On Surgical Fine-tuning for Language Encoders
This work addresses the efficiency and performance of fine-tuning for NLP practitioners, offering an incremental improvement by localizing task-specific information to reduce computational cost.
The paper tackles the problem of fine-tuning pre-trained language encoders by showing that selectively fine-tuning only a subset of layers, identified using a Fisher information matrix-based metric, achieves performance close to or better than full fine-tuning on GLUE and SuperGLUE tasks, with empirical validation across different encoders.

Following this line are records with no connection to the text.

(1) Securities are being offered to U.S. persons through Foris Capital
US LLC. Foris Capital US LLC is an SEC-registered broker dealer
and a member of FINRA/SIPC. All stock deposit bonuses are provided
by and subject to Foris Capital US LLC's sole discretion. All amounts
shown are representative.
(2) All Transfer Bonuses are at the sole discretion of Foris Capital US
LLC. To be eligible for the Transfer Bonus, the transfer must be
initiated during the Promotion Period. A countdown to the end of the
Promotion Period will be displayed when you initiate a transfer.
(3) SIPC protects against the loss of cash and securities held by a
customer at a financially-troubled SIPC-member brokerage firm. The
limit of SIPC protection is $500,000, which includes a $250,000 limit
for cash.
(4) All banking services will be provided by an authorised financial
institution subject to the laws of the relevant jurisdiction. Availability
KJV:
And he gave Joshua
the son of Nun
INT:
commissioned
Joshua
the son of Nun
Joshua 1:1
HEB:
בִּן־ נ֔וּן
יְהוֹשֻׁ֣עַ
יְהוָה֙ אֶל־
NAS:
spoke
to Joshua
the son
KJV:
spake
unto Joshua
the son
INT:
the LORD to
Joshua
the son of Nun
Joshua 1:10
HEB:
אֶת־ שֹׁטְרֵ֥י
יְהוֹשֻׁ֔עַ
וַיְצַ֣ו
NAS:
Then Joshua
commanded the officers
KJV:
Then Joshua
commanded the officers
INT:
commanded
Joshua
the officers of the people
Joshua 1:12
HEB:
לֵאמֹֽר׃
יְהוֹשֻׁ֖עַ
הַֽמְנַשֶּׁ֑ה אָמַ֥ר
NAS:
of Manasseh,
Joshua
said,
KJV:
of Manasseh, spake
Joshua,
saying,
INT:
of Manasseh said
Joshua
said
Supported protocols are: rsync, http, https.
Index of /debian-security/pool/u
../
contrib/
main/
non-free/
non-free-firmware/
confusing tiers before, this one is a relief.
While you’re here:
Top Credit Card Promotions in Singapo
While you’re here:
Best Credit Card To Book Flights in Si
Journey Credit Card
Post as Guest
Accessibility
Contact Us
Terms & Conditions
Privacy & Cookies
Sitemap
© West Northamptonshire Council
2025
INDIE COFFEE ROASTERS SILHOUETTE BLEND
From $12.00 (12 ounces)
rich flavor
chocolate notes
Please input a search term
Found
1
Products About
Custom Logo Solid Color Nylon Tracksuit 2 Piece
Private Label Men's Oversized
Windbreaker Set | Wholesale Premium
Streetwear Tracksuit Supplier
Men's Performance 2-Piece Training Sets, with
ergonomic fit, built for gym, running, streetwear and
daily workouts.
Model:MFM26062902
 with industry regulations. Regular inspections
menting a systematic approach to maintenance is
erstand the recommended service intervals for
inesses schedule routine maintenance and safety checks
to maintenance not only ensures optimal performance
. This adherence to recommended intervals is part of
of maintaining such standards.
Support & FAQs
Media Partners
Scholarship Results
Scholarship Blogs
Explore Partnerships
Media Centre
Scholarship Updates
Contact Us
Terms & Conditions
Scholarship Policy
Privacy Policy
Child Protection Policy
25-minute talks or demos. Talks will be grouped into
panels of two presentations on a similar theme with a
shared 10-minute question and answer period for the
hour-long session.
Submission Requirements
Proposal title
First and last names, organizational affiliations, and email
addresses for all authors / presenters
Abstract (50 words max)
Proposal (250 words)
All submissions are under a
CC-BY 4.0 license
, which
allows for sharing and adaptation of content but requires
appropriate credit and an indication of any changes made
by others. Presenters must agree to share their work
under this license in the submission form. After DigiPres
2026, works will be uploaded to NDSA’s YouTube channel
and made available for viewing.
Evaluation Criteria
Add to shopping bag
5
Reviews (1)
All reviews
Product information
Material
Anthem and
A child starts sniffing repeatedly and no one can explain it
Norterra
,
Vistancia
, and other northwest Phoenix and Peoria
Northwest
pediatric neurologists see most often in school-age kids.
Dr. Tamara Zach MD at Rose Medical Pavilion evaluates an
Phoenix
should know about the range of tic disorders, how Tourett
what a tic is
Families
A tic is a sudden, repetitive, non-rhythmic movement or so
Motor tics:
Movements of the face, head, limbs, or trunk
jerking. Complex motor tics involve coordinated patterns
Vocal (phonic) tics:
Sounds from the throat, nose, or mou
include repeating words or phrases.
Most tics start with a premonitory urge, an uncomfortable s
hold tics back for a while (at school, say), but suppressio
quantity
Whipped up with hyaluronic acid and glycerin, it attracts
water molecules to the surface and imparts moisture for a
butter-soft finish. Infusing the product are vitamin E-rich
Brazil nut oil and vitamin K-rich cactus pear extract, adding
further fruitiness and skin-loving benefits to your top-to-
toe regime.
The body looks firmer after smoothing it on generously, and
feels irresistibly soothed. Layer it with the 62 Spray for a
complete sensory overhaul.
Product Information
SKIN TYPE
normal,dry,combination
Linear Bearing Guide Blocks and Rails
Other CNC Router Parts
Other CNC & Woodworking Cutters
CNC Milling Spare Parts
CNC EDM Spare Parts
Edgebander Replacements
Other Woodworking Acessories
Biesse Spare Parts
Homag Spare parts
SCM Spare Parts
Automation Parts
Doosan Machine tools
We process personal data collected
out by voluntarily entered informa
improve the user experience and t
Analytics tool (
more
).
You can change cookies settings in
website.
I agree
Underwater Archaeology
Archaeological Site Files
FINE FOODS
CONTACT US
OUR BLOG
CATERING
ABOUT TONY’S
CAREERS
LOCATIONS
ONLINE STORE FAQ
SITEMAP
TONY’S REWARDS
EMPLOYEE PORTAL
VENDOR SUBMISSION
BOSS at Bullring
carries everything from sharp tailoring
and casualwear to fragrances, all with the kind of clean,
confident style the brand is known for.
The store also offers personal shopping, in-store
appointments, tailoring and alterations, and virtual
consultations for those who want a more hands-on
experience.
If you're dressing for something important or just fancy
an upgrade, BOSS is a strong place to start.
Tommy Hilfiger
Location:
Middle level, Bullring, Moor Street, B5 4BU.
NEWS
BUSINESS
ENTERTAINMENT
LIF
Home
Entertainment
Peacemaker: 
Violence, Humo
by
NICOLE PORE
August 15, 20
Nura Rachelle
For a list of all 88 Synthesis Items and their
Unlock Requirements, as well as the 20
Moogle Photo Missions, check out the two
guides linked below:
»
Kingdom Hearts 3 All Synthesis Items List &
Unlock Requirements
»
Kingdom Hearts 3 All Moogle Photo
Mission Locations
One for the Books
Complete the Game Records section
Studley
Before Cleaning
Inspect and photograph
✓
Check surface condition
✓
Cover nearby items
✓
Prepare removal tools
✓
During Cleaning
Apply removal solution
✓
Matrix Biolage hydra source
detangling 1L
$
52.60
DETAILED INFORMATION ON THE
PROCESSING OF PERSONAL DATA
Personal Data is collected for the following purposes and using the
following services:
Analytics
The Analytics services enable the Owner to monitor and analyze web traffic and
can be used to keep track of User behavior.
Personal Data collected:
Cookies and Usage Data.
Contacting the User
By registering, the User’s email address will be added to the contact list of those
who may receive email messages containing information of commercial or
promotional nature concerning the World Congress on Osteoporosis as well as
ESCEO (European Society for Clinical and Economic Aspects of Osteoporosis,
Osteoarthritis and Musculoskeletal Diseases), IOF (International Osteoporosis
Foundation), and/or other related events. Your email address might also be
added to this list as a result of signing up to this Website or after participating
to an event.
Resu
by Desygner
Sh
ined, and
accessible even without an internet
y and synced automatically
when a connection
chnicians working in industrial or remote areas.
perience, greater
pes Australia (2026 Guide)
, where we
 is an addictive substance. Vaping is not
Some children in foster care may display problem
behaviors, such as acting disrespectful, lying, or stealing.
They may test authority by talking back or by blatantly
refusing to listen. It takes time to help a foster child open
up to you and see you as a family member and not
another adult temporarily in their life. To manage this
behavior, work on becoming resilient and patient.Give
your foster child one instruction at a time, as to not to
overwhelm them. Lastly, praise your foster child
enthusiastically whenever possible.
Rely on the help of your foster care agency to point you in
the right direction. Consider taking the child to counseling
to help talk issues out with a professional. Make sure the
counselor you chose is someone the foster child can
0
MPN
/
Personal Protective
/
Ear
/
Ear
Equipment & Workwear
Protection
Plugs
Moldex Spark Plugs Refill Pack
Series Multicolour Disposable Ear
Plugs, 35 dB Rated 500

Fine-tuning all the layers of a pre-trained neural language encoder (either using all the parameters or using parameter-efficient methods) is often the de-facto way of adapting it to a new task. We show evidence that for different downstream language tasks, fine-tuning only a subset of layers is sufficient to obtain performance that is close to and often better than fine-tuning all the layers in the language encoder. We propose an efficient metric based on the diagonal of the Fisher information matrix (FIM score), to select the candidate layers for selective fine-tuning. We show, empirically on GLUE and SuperGLUE tasks and across distinct language encoders, that this metric can effectively select layers leading to a strong downstream performance. Our work highlights that task-specific information corresponding to a given downstream task is often localized within a few layers, and tuning only those is sufficient for strong performance. Additionally, we demonstrate the robustness of the FIM score to rank layers in a manner that remains constant during the optimization process.